Item 8.01 Other Events

Press Release Announcing Acquisition of Tundra Semiconductor Corporation

On April 30, 2009, IDT and Tundra issued a joint press release announcing that they had entered into the Arrangement Agreement. A copy of the press release is filed as Exhibit 99.1 and is incorporated herein by reference.

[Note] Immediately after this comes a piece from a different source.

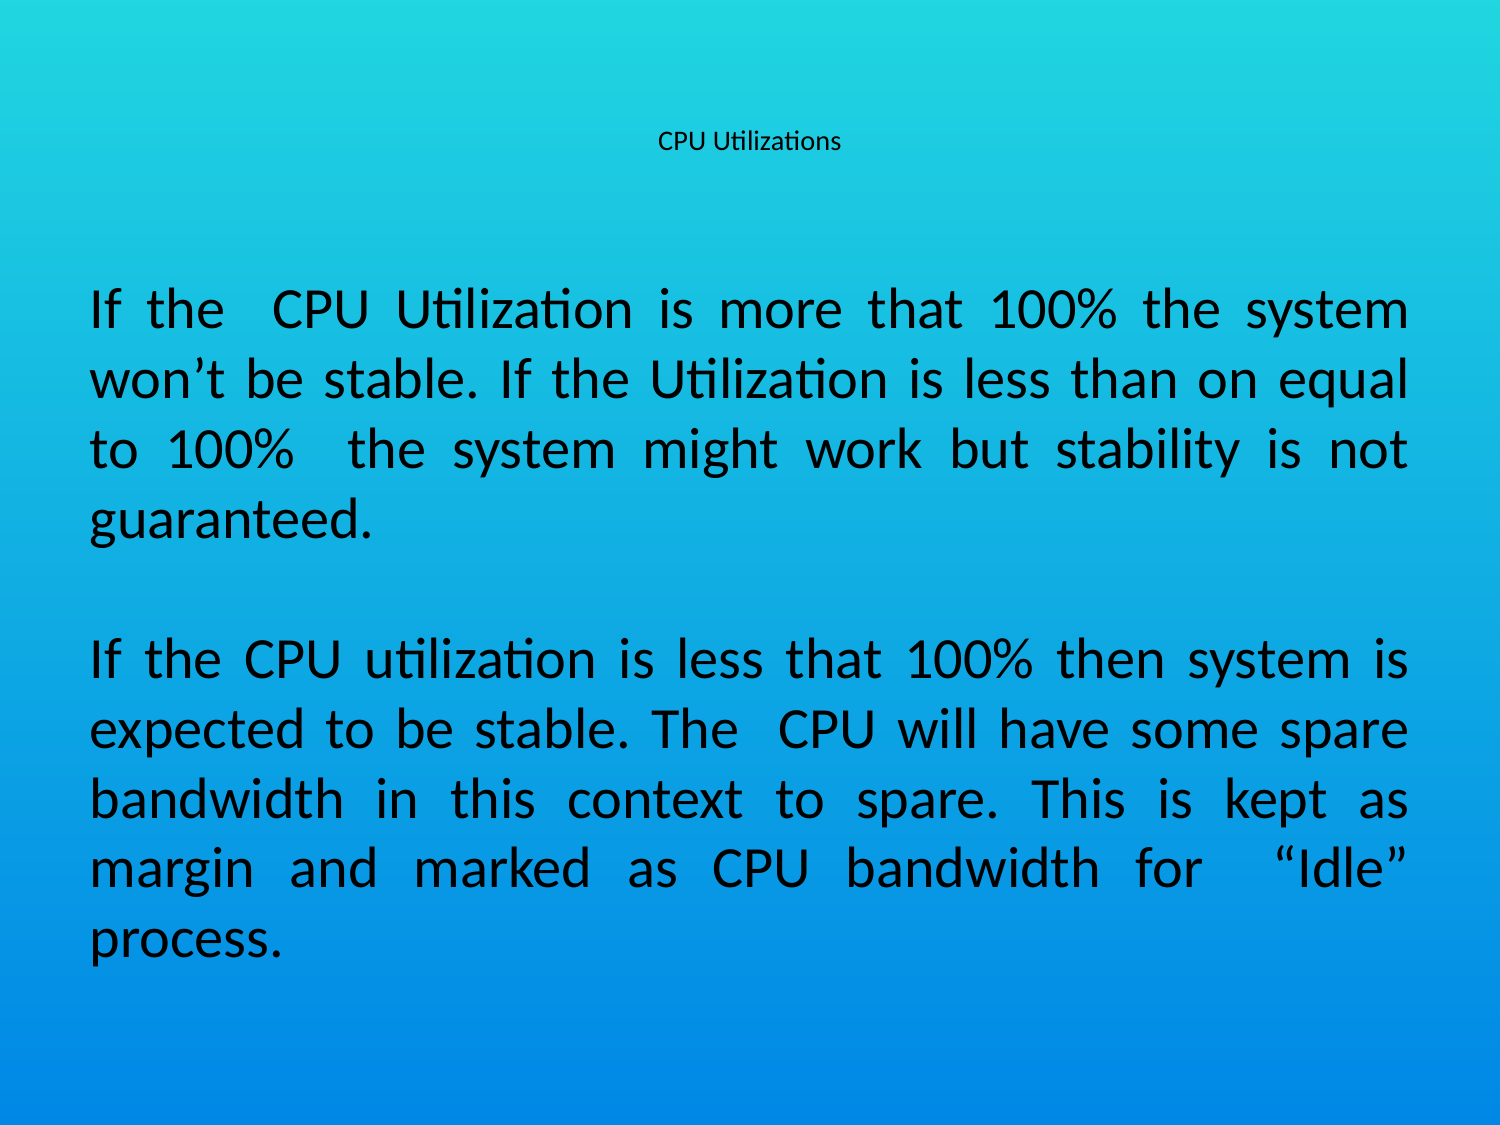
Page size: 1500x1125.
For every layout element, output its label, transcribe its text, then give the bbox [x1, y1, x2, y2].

text_box If the CPU Utilization is more that 100% the system won’t be stable. If the Utilization is less than on equal to 100% the system might work but stability is not guaranteed. If the CPU utilization is less that 100% then system is expected to be stable. The CPU will have some spare bandwidth in this context to spare. This is kept as margin and marked as CPU bandwidth for “Idle” process. [74, 262, 1425, 977]
title CPU Utilizations [75, 45, 1425, 233]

Press Release Announcing Disposition of Certain Assets

On April 30, 2009, IDT issued a press release announcing that it had entered into an Asset Purchase Agreement pursuant to which NetLogic Microsystems, Inc., a Delaware corporation, agreed to acquire certain assets related to IDT’s network search engines, search accelerators and route accelerators. A copy of the press release is filed as Exhibit 99.2 to this Current Report on Form 8-K and is incorporated herein by reference.

 

Item 9.01 Financial Statements and Exhibits

 

  (d) Exhibits

 

2.1 Arrangement Agreement, dated as of April 30, 2009, by and among Integrated Device Technology, Inc., 4440471 Canada Inc. and Tundra Semiconductor Corporation.

 

99.1 Press Release, dated as of April 30, 2009, of Integrated Device Technology, Inc. and Tundra Semiconductor Corporation.

 

99.2 Press Release, dated as of April 30, 2009, of Integrated Device Technology, Inc.

 


SIGNATURES

Pursuant to the requirements of the Securities Exchange Act of 1934, the Registrant has duly caused this report to be signed on its behalf by the undersigned hereunto duly authorized.

Dated as of April 30, 2009

 

INTEGRATED DEVICE TECHNOLOGY, INC.
By:  

/s/ Richard D. Crowley, Jr.

  Name: Richard D. Crowley, Jr.
  Title: Vice President and Chief Financial Officer


EXHIBIT INDEX

 

Exhibit No.

  

Description

  2.1    Arrangement Agreement, dated as of April 30, 2009, by and among Integrated Device Technology, Inc., 4440471 Canada Inc. and Tundra Semiconductor Corporation.
99.1    Press Release, dated as of April 30, 2009, of Integrated Device Technology, Inc. and Tundra Semiconductor Corporation.
99.2    Press Release, dated as of April 30, 2009, of Integrated Device Technology, Inc.